Quinta-feira, 11 de Dezembro de 2008
A greve e os professores

Muito temos nos últimos tempos ouvido falar sobre a troca de galhardetes entre o governo e os professores relativamente ao novo modelo de avaliação. Quem tem razão? Quem deixa de ter? Não sabemos... O que sabemos é que as pesquisas não têm passado ao lado deste pão nosso de todos os dias dos últimos tempos.

"Mas esperem lá, normalmente pesquisamos por algo depois de acontecer..."

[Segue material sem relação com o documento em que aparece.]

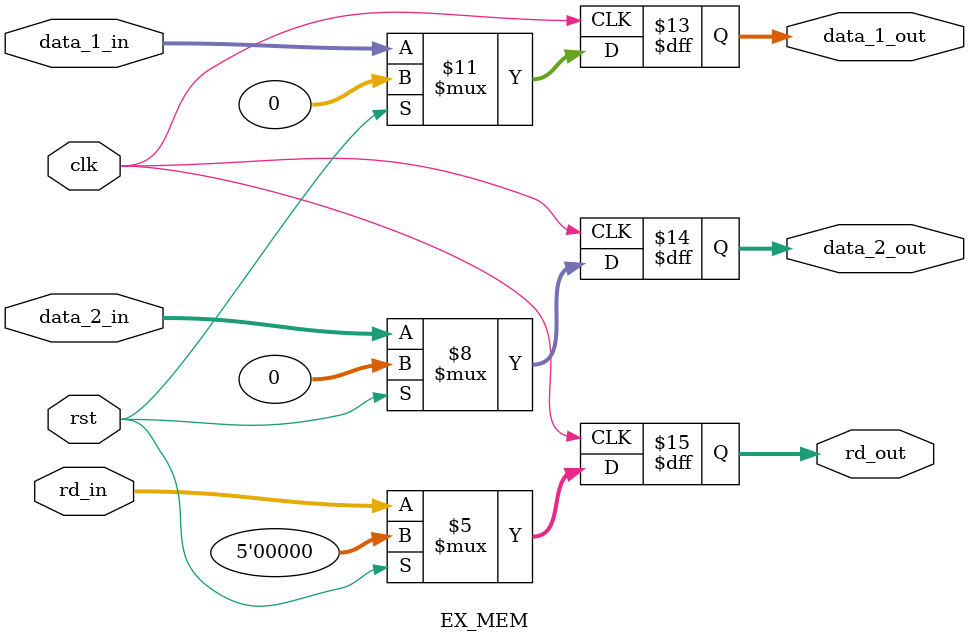
<source format=v>

module EX_MEM (

	input clk,
	input rst,
	input [31:0] data_1_in,
	input [31:0] data_2_in,
	input [4:0] rd_in,
	output reg [31:0] data_1_out,
	output reg [31:0] data_2_out,
	output reg [4:0] rd_out);
	
	
	initial begin
	
		data_1_out = 0;
		data_2_out = 0;
		rd_out = 0;
		
	end
	
	always @(posedge clk) begin
	
		if (rst == 1'b1) begin
		
			data_1_out <= 0;
			data_2_out <= 0;
			rd_out <= 0;
			
		end
		
		else begin
		
			data_1_out <= data_1_in;
			data_2_out = data_2_in;
			rd_out = rd_in;
			
		end
		
	end
	
endmodule
		
		
		
</source>
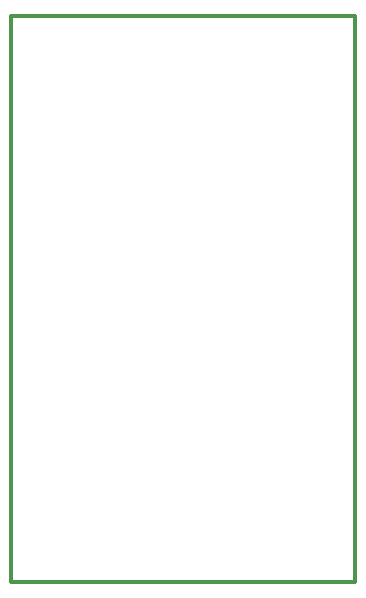
<source format=gbr>
%TF.GenerationSoftware,KiCad,Pcbnew,(6.0.0-0)*%
%TF.CreationDate,2022-04-25T15:44:21-04:00*%
%TF.ProjectId,FabduinoNanoOption,46616264-7569-46e6-9f4e-616e6f4f7074,rev?*%
%TF.SameCoordinates,Original*%
%TF.FileFunction,Profile,NP*%
%FSLAX46Y46*%
G04 Gerber Fmt 4.6, Leading zero omitted, Abs format (unit mm)*
G04 Created by KiCad (PCBNEW (6.0.0-0)) date 2022-04-25 15:44:21*
%MOMM*%
%LPD*%
G01*
G04 APERTURE LIST*
%TA.AperFunction,Profile*%
%ADD10C,0.304800*%
%TD*%
G04 APERTURE END LIST*
D10*
X133906100Y-128968600D02*
X163096100Y-128968600D01*
X133906100Y-81038600D02*
X133906100Y-128968600D01*
X163096100Y-128968600D02*
X163096100Y-81038600D01*
X163096100Y-81038600D02*
X133906100Y-81038600D01*
M02*

</source>
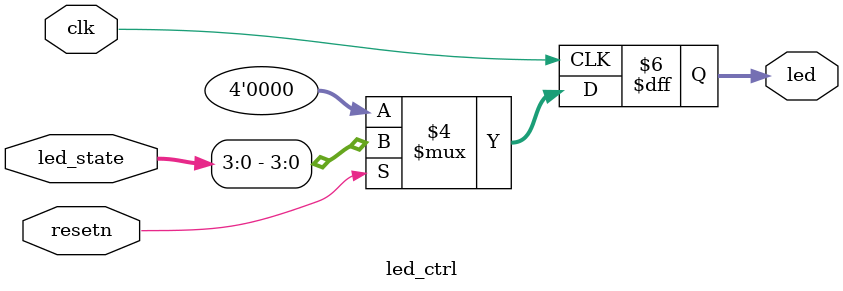
<source format=v>
/*----------------------------------------------------------------------------
--     Name    : LED Controller
--     Made by : Maduinos
--     Date    : 2023/08/17
--     Blog    : https://maduinos.blogspot.com/
--     Ver.    : 0.01
--     WORK    : First Draft
----------------------------------------------------------------------------*/
`timescale 1ns/1ps

module led_ctrl # (
    parameter LED_NUM = 4
)
(
    input                       clk,
    input                       resetn,
    output reg  [LED_NUM-1:0]   led,

    // register
    input       [31:0]          led_state
);

always @(posedge clk) begin
    if(!resetn)     led <= {LED_NUM{1'b0}};
    else            led <= led_state[LED_NUM-1:0];
end

endmodule

</source>
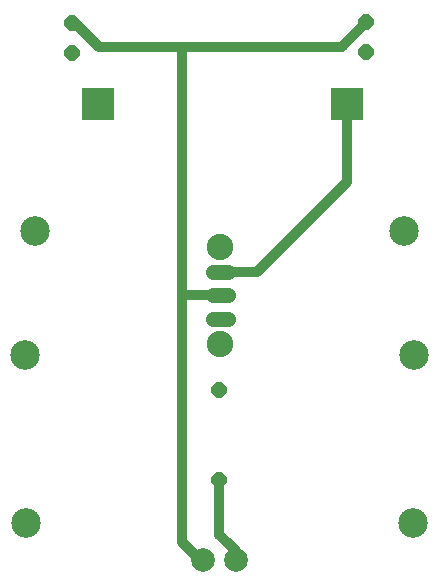
<source format=gbl>
G75*
G70*
%OFA0B0*%
%FSLAX24Y24*%
%IPPOS*%
%LPD*%
%AMOC8*
5,1,8,0,0,1.08239X$1,22.5*
%
%ADD10OC8,0.0512*%
%ADD11R,0.1109X0.1109*%
%ADD12C,0.0504*%
%ADD13C,0.0882*%
%ADD14C,0.0787*%
%ADD15C,0.0984*%
%ADD16C,0.0320*%
D10*
X007575Y008968D03*
X007575Y011968D03*
X002675Y023193D03*
X002675Y024193D03*
X012475Y024218D03*
X012475Y023218D03*
D11*
X011829Y021493D03*
X003521Y021493D03*
D12*
X007348Y015906D02*
X007852Y015906D01*
X007852Y015118D02*
X007348Y015118D01*
X007348Y014331D02*
X007852Y014331D01*
D13*
X007600Y013504D03*
X007600Y016732D03*
D14*
X008125Y006293D03*
X007025Y006293D03*
D15*
X001125Y007518D03*
X001100Y013118D03*
X001425Y017268D03*
X013725Y017268D03*
X014050Y013118D03*
X014025Y007518D03*
D16*
X008125Y006593D02*
X008125Y006293D01*
X008125Y006593D02*
X007825Y006893D01*
X007575Y007143D01*
X007575Y008968D01*
X006325Y006893D02*
X006325Y015143D01*
X006350Y015118D01*
X007600Y015118D01*
X007612Y015893D02*
X007600Y015906D01*
X007612Y015893D02*
X008825Y015893D01*
X011829Y018897D01*
X011829Y021493D01*
X011650Y023393D02*
X012475Y024218D01*
X011650Y023393D02*
X006325Y023393D01*
X006325Y015893D01*
X006325Y015143D01*
X006325Y023393D02*
X003575Y023393D01*
X002775Y024193D01*
X002675Y024193D01*
X006325Y006893D02*
X006925Y006293D01*
X007025Y006293D01*
M02*

</source>
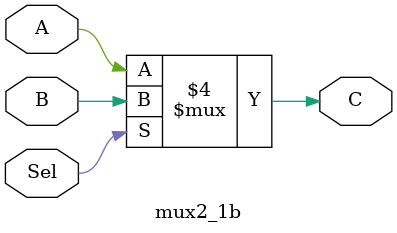
<source format=v>
`timescale 1ns / 1ps


module mux2_1b(
    input wire Sel,
    input wire A,
    input wire B,
    output reg C
    );
    always@(*) begin
        if(!Sel) C = A;
        else C = B;
    end
endmodule

</source>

 Realmente... Bem visto. A greve dos professores foi dia 3 de Dezembro, o pico nas pesquisas verificou-se no dia 2.

 

Uma explicação plausível é a das pessoas andarem a verificar na véspera o estado das negociações entre o governo e os sindicatos de professores. Tudo isto porque havia a hipótese de,caso houvesse entendimento, a greve ser desconvocada. Assim sendo, e para saber se haveriam de dar aulas (professores), ir à escola (alunos) ou levar os filhos à escola (pais), toca de ir pesquisar por novidades relativamente a este assunto.

 

Claro que depois da greve, os números por parte do ministério e dos sindicatos nunca coincidem ("Não, a sério?!?"). Segundo o sindicato a greve teve uma adesão de 94%, segundo o ministério foi de 61%. Agora a grande surpresa foi sem dúvida ambos concordarem que esta foi a maior greve de sempre.

 

Como assim? Temos um consenso entre ministério e sindicatos! Acho que tal data histórica deveria ser comemorada com um feriado. Dia 3 de Dezembro, o dia do consenso. Até dá jeito para o pessoal fazer umas pontezinhas. É o destino!



publicado por Sócrates às 16:15 | link | comentar

Sexta-feira, 28 de Novembro de 2008
Grande por um dia

"Não existe má publicidade excepto o próprio obituário." - Brendan F. Behan

Desconhecemos a opinião do Banco Português de Negócios (BPN) sobre a citação anterior, no entanto a verdade é que, por um dia, o BPN deixou de ser um dos bancos menos pesquisados para se juntar aos "grandes".

Não deixa de ser impressionante a subida nas pesquisas por BPN, ocorrida desde que foi anunciada a intenção por parte do Estado em nacionalizar este banco. Desta forma o BPN aproximou-se dos habituais números apresentados pelos restantes bancos, ao contrário do que normalmente acontecia.


"Nacionalização? Mas... Que se passa?"


O anúncio de intenção por parte do Estado deveu-se a denúncias de supostas operações menos claras, alegadamente praticadas pelos anteriores gestores deste pequeno banco. Estas operações colocaram em causa a liquidez do BPN, provocando perdas de centenas de milhões de euros. Por forma a salvaguardar os interesses dos clientes do banco, o Governo reunido em Conselho de Ministros no fim-de-semana da 1 e 2 de Novembro tomou a decisão de avançar para a nacionalização e assim controlar as más práticas passadas.




Não deixa de ser interessante uma tendência já verificada noutras entradas: os fins-de-semana são de descanso, até nas pesquisas. Será assim para todos?